Les chercheurs trouvent la tige entre le plus grands proteostasis et immortalité des cellules souche

Des cellules souche sont considérées immortelles dans la culture et, en conséquence, d'intérêt grand pour la recherche vieillissante. Cette immortalité est réglée par le proteostasis accru, qui règle la qualité des protéines. Une équipe de recherche aboutie par David Vilchez du boîtier de l'excellence CECAD à l'université de Cologne a trouvé une tige entre le plus grands proteostasis et immortalité des cellules souche embryonnaires humaines. Leurs résultats sont publiés dans le tourillon en ligne « états scientifiques » de recherches.

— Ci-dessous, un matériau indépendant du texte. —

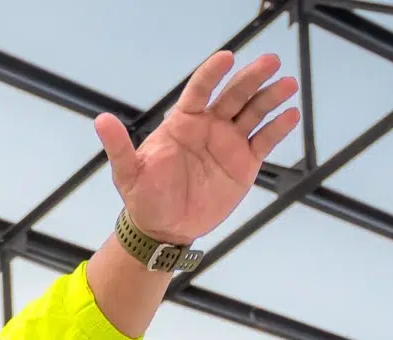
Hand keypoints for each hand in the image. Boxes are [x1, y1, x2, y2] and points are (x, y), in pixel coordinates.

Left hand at [93, 52, 301, 244]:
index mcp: (183, 122)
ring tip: (288, 84)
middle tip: (271, 62)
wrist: (164, 228)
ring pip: (253, 114)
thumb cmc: (144, 196)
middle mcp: (209, 126)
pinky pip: (264, 142)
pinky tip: (291, 115)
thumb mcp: (128, 173)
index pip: (199, 91)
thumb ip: (119, 146)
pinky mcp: (244, 163)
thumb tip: (100, 120)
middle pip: (233, 96)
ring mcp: (229, 143)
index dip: (212, 74)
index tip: (227, 57)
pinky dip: (278, 128)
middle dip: (251, 78)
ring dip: (271, 98)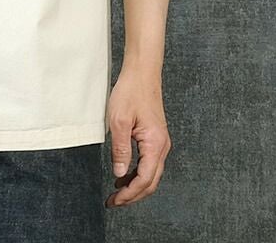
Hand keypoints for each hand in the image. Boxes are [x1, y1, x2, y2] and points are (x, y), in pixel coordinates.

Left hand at [104, 65, 170, 207]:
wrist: (142, 73)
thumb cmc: (131, 92)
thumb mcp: (118, 120)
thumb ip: (120, 149)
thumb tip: (119, 173)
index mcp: (155, 144)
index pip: (144, 179)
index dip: (129, 194)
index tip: (114, 200)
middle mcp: (162, 146)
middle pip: (151, 182)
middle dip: (133, 195)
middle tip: (113, 202)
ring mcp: (161, 142)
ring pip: (151, 174)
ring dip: (135, 186)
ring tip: (117, 191)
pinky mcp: (156, 137)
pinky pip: (149, 163)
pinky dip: (138, 174)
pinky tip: (125, 174)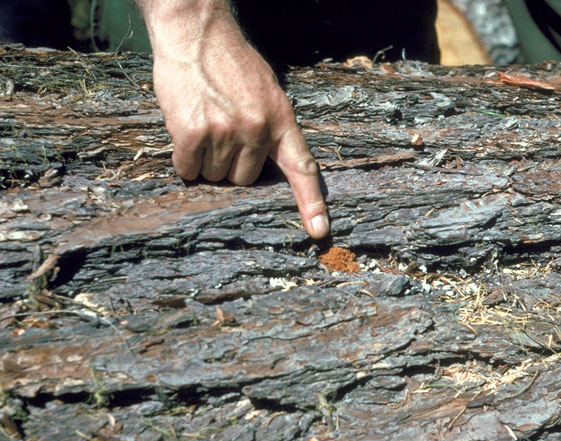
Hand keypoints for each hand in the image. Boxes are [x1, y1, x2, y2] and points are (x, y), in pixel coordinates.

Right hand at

Des cellules souche embryonnaires humaines sont considérées immortelles : elles ne vieillissent pas, elles peuvent proliférer indéfiniment, et forment n'importe quel tissu de l'organisme. En soi, elles n'accumulent pas les protéines endommagées comme celles associées avec les maladies telles qu'Alzheimer ou Huntington. Pour cette raison, elles sont particulièrement intéressantes pour la recherche vieillissante. Un des mécanismes étant à la base de l'immortalité est « le système d'enlèvement des ordures » connu sous le nom de protéasome, un noeud principal du réseau de proteostasis.

De l'importance principale dans le système de protéasome sont les soi-disant ligases d'E3-ubiquitin. Ces enzymes marquent des protéines pour que la dégradation maintienne les cellules dans une condition saine. « Elle est comme mettre une marque sur elles et marquant ceux qui ne fonctionnent pas », explique Isabel Saez Martinezfrom CECAD, l'auteur principal du papier. « Nous avons examiné plus de 600 protéines systématiquement et les avons rétrécies vers le bas à 30 ligases E3 d'intérêt particulier. » Après conclusion de ces ligases, les niveaux des ligases E3 ont été amortis à l'aide de la méthode CRISPR de retouche de génome et des approches de RNAi. Les auteurs étaient étonnés de ne pas trouver un phénotype, les cellules souche ont agi normaux. « Qui pourrait être dû à la suppression d'emploi des protéines », Isabel Saez Martinez ajoute. D'autre part, ils ont constaté qu'une réduction globale de l'activité protéolytique affecte beaucoup de caractéristiques intrinsèques des cellules souche embryonnaires, fournissant une tige entre l'immortalité et la dégradation -réglée de protéine. Dans les prochaines opérations, l'influence de ces protéases sur le processus de vieillissement et leurs associés d'interaction devraient être examinés.

Puisque l'accumulation de protéines endommagées est liée à beaucoup de troubles neurodegenerative, une meilleure compréhension des procédés du fonctionnement et du proteostasis de cellule souche pourrait aboutir à améliorer la demande de règlement de ces maladies. « Même si nous produisons des cellules souche pluripotent des patients présentant ces maladies, elles n'ont pas les protéines toxiques. Que nous donne l'espoir de traiter ces maladies après davantage de recherche », dit David Vilchez.